2) Use-case portfolio checklist
- Portfolio lists 12 candidates.
- Top 3 bets have clear target user + workflow anchor + measurable outcome.
- Each selected bet includes "must-not-do" constraints.
- Feasibility and risk assessed and tied to constraints.
3) Autonomy policy checklist
- Form factor is minimum autonomy needed (copilot, not agent).
- Action-taking capabilities have approval model, permission scope, audit logs, and rollback.
- "Must never do" list is explicit (7 items) and enforced via product + policy + evals.
- Prompt injection / tool misuse plan included.
4) System plan checklist
- Data sources explicit; prohibited data and governance constraints clear.
- Eval plan includes offline tests with critical failure cases.
- Online monitoring signals + cadence + owner defined.
- Budgets explicit: cost, latency, reliability.
- Non-determinism acknowledged with mitigation (fallbacks, guardrails, routing, temperature control).

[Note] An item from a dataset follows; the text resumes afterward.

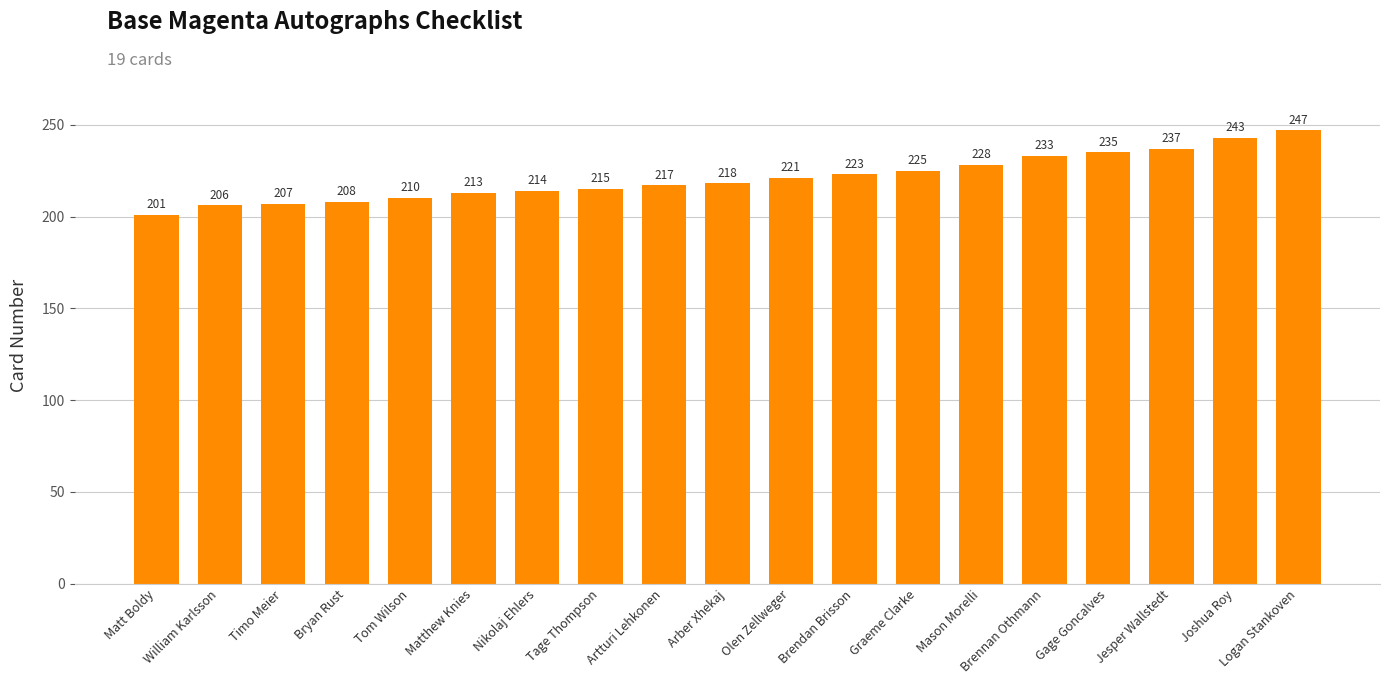

List the labels in order of value, largest first.

Logan Stankoven, Joshua Roy, Jesper Wallstedt, Gage Goncalves, Brennan Othmann, Mason Morelli, Graeme Clarke, Brendan Brisson, Olen Zellweger, Arber Xhekaj, Artturi Lehkonen, Tage Thompson, Nikolaj Ehlers, Matthew Knies, Tom Wilson, Bryan Rust, Timo Meier, William Karlsson, Matt Boldy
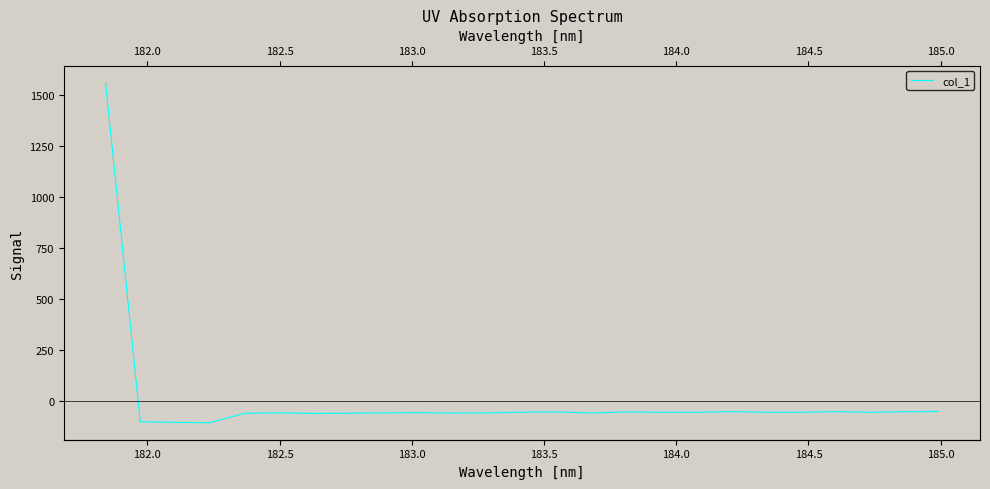

What is the greatest value displayed?

1560.3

5) Empirical learning plan checklist
- Every key assumption has experiment + decision rule (6 experiments).
- Instrumentation is concrete (8 event types) with owners.

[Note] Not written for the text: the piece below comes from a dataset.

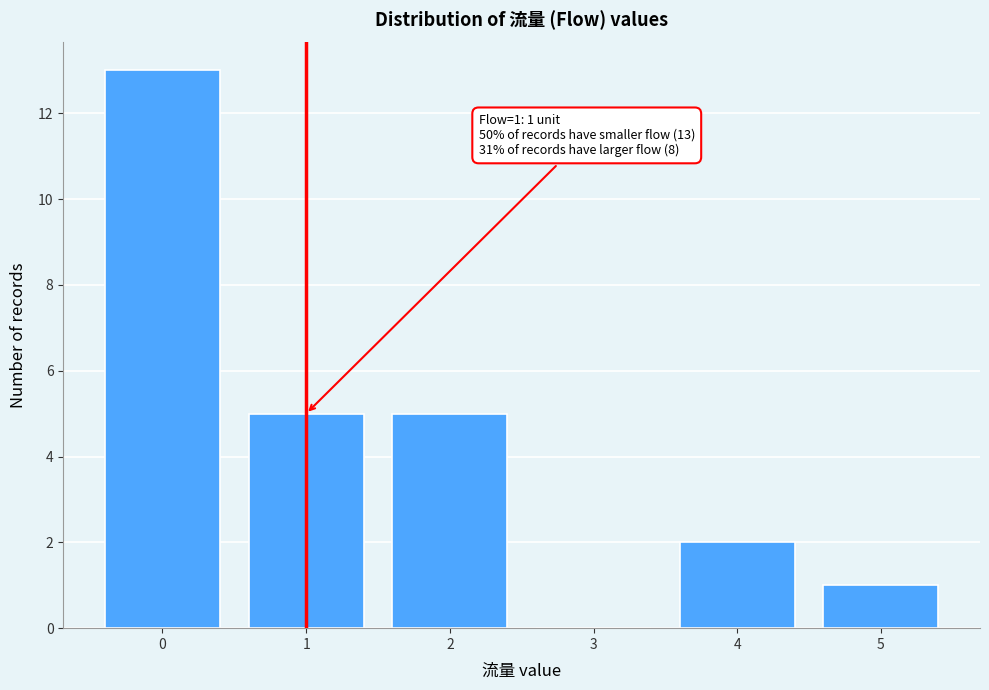

Which range on the x-axis has the tallest bar?

-0.5 to 0.5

- Plan monitors both utility (acceptance rate, WAU) and risk (safety incidents, anomalous usage).
- Rollout is staged and reversible (Prototype -> Internal -> Beta -> GA).
6) Roadmap checklist
- Phases have entry/exit criteria.
- Owners/DRIs named.
- Risk retirement work included as first-class items (7 items).

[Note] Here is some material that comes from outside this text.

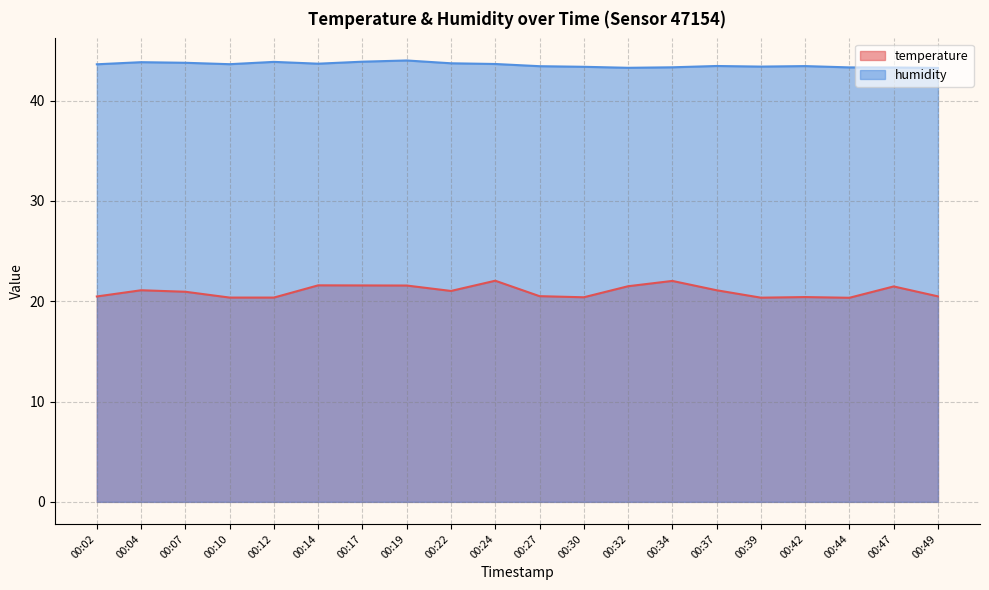

Which series has the largest total across all categories?

humidity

7) Final packaging checklist
- Pack includes Risks (8), Open questions (6), Next steps (8).
- Major trade-offs stated (quality vs. cost vs. latency vs. autonomy).
- Assumptions clearly labeled vs. facts.
- Output is shareable as-is.
Rubric Self-Score
| Dimension | Score | Rationale |
|---|---|---|
| 1) Decision clarity | 2/2 | Explicit "deciding X by Y for Z" with 5 non-goals |
| 2) Problem and "why now" | 2/2 | User-centered problem with 4 evidence points; 4 concrete "why now" factors |
| 3) Differentiation | 2/2 | 4 compounding levers (distribution, workflow integration, trust, data flywheel); explicitly states model choice is NOT a moat |
| 4) Strategy choices and non-goals | 2/2 | 5 choices + 5 non-goals; 5 assumptions with tests, metrics, owners, timeboxes |
| 5) Use-case portfolio quality | 2/2 | 12 candidates scored; top 3 with user + workflow + metric + constraints; rejected candidates have reasons |
| 6) Autonomy policy quality | 2/2 | Copilot-first; 6 capabilities with full permissions/audit/rollback; 7-item "must never do" list; prompt injection plan |
| 7) Eval + measurement plan | 2/2 | Offline (200+ cases, critical failure tests, quality bars) + online (quality, safety, escalation signals, weekly cadence, owners); non-determinism mitigated |
| 8) Data + governance readiness | 2/2 | Explicit sources + prohibited data + retention policy + privacy/compliance constraints |
| 9) Empirical learning plan quality | 2/2 | 6 experiments with hypothesis, metric, guardrail, timebox, owner, decision rule; staged rollout |
| 10) Roadmap executability | 2/2 | 5 phases with entry/exit criteria, owners, dates; 7 risk retirement items; kill criteria defined |
| Total | 20/20 |
Passing bar: >= 16/20. Score: 20/20. PASS.